The U.S. and Iran reached an agreement on Thursday to extend a ceasefire and lift restrictions on shipping through the Strait of Hormuz, sources told Reuters, though U.S. President Donald Trump has yet to approve it and Iranian state media said it had not been finalised.

"Consensus remains that the conflict is over, and a deal is coming. As long as this narrative holds, crude oil has room to extend its decline toward trendline support in the low $80s," IG analyst Tony Sycamore said.

Prices have been volatile in recent sessions, swinging by as much as $6 for both benchmarks on conflicting signals over a possible end to the three-month-old Iran war and the potential reopening of the Strait of Hormuz - a conduit for roughly a fifth of the world's oil and liquefied natural gas supplies.


Recovery Remains Uncertain


Traffic through the maritime chokepoint remains a small fraction of the pre-war level.
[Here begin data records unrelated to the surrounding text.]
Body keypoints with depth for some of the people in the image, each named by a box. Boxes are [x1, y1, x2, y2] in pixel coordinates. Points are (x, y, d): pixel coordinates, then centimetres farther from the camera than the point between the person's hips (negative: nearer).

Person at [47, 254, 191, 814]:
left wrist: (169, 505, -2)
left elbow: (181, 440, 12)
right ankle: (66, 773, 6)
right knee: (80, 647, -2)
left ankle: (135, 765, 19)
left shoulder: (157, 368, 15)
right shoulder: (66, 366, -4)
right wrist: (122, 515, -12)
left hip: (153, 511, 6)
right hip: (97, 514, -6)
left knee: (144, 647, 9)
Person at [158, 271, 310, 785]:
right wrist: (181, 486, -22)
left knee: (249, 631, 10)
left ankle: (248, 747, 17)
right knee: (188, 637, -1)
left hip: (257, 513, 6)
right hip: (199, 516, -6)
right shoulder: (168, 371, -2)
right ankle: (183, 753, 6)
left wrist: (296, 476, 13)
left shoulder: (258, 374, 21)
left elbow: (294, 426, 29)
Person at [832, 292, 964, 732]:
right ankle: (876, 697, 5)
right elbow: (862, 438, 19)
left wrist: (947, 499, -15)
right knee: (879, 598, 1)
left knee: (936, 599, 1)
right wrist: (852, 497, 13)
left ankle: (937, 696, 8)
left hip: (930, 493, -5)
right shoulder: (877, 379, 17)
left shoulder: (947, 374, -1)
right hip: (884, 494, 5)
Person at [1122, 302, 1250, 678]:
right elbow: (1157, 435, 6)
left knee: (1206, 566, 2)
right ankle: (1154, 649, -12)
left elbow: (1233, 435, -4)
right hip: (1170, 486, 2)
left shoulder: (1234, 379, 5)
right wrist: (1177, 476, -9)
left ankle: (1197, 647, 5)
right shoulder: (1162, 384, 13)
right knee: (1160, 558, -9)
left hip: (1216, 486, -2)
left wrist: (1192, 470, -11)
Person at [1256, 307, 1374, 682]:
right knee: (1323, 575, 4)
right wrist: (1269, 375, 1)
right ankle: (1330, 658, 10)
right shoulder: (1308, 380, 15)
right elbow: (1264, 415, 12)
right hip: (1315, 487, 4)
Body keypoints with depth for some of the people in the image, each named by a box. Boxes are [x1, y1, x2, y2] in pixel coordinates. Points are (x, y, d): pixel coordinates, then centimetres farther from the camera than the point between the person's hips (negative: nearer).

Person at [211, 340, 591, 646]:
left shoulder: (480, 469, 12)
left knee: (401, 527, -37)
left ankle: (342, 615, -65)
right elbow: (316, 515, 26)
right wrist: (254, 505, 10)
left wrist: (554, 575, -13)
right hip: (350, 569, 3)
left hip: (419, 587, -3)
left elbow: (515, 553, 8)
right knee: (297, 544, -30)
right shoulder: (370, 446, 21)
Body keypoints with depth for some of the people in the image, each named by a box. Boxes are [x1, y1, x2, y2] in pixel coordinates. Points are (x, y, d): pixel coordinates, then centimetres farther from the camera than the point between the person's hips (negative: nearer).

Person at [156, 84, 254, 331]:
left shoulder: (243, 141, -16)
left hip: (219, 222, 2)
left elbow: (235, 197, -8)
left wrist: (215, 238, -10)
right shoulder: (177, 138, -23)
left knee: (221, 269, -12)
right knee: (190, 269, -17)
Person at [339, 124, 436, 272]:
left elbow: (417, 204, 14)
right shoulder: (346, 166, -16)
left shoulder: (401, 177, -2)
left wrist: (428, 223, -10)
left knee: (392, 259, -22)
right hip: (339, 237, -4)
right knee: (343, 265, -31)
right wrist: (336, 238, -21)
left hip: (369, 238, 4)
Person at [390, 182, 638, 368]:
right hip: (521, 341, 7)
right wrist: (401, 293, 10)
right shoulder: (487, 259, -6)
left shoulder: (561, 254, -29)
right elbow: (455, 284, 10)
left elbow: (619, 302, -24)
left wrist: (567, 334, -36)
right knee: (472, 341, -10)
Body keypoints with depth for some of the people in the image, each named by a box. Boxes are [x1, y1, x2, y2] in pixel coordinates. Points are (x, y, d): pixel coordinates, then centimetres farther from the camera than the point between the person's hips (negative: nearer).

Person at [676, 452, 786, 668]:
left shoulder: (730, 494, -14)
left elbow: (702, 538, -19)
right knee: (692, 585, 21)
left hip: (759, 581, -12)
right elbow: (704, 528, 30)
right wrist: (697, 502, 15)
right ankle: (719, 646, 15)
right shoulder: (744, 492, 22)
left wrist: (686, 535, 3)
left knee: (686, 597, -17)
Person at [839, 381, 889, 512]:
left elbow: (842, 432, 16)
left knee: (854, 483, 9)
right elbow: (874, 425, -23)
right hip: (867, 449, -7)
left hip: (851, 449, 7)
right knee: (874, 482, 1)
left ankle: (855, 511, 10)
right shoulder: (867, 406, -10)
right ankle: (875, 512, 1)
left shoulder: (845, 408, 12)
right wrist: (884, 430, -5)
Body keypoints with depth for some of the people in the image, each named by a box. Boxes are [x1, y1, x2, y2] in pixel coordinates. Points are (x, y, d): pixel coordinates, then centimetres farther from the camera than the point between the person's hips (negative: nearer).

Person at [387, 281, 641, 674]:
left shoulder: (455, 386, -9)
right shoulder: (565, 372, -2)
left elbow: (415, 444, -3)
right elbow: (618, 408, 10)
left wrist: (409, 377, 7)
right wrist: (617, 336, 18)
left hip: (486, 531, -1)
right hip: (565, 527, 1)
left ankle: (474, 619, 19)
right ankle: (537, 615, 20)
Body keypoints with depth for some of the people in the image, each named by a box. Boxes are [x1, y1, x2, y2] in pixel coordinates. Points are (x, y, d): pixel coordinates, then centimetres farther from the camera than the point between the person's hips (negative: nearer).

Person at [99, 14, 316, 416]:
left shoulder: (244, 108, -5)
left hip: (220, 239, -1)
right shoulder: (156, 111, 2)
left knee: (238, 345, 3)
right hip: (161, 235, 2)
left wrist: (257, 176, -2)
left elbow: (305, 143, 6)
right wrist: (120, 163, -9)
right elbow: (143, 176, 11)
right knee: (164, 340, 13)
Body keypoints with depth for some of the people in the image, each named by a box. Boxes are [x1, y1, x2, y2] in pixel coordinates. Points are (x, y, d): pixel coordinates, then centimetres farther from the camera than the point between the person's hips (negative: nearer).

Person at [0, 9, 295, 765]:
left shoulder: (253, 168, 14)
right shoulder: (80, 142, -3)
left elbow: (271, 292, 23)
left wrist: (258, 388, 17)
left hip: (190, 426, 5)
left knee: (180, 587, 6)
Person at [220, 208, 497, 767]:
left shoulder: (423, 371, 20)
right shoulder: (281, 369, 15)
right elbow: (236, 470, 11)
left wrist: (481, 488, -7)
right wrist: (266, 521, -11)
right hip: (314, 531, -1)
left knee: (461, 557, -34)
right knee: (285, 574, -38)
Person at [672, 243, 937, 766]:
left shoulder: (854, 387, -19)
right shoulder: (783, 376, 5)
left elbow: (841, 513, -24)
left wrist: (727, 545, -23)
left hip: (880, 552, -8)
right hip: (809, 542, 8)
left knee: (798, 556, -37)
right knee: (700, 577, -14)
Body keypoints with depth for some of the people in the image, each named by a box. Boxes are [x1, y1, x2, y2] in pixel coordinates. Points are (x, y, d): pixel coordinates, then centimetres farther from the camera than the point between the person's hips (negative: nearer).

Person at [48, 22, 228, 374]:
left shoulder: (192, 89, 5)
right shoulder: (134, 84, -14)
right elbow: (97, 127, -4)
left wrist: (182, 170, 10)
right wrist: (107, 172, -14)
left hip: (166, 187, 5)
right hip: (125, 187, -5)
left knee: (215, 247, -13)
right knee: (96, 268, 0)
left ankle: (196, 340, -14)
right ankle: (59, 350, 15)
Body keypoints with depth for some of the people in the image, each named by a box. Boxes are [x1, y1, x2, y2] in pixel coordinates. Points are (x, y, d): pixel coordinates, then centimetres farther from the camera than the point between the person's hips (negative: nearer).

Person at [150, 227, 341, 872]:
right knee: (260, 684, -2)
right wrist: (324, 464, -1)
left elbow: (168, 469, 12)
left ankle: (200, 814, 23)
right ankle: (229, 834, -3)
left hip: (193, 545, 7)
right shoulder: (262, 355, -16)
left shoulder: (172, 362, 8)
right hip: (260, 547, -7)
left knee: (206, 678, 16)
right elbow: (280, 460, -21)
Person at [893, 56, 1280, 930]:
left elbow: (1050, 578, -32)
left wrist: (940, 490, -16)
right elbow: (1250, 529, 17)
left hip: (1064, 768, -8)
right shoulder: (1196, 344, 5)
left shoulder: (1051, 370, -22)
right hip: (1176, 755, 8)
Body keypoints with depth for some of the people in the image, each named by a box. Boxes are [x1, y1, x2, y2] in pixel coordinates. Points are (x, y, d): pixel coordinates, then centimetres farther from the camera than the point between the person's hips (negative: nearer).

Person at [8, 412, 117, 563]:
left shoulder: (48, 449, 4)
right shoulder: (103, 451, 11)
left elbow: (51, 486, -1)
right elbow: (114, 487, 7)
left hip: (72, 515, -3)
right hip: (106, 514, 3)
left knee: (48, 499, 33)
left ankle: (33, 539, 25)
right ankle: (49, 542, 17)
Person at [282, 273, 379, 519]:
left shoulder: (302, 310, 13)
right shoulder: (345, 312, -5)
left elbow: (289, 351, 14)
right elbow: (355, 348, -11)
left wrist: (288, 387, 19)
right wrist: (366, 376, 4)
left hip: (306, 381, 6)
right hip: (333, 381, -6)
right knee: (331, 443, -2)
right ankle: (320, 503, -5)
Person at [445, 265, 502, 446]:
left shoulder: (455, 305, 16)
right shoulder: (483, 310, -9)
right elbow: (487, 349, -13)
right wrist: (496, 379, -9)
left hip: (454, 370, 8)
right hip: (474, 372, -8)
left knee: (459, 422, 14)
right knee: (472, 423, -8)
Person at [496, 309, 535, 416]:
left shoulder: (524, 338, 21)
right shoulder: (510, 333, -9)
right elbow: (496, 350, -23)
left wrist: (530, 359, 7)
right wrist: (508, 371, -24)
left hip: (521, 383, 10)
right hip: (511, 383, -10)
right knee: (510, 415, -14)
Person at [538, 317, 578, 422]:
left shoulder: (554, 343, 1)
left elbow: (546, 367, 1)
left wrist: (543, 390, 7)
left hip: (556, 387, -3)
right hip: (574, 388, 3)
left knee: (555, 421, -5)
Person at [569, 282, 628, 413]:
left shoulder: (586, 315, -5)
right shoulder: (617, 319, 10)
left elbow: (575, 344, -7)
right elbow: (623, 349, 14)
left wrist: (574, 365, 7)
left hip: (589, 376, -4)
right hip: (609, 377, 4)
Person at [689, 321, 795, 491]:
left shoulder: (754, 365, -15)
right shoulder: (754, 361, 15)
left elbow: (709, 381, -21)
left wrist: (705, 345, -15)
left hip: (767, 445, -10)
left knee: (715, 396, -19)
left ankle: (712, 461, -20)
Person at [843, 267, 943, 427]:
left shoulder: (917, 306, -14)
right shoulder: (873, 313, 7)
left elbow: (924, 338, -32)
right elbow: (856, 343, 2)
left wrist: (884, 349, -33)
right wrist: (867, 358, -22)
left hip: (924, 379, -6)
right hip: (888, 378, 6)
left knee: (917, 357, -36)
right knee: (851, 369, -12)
Analysts at ING said a reopening of the waterway would offer some immediate relief to the oil market, but a recovery is still uncertain.

"Upstream oil production has fallen significantly since the war, with producers shutting in production in order to manage storage constraints," ING said in a note. "The recovery in upstream production will be gradual rather than immediate."

"Refineries in the region need to ramp up output. This will take time, given that some of this infrastructure was targeted in attacks earlier in the conflict."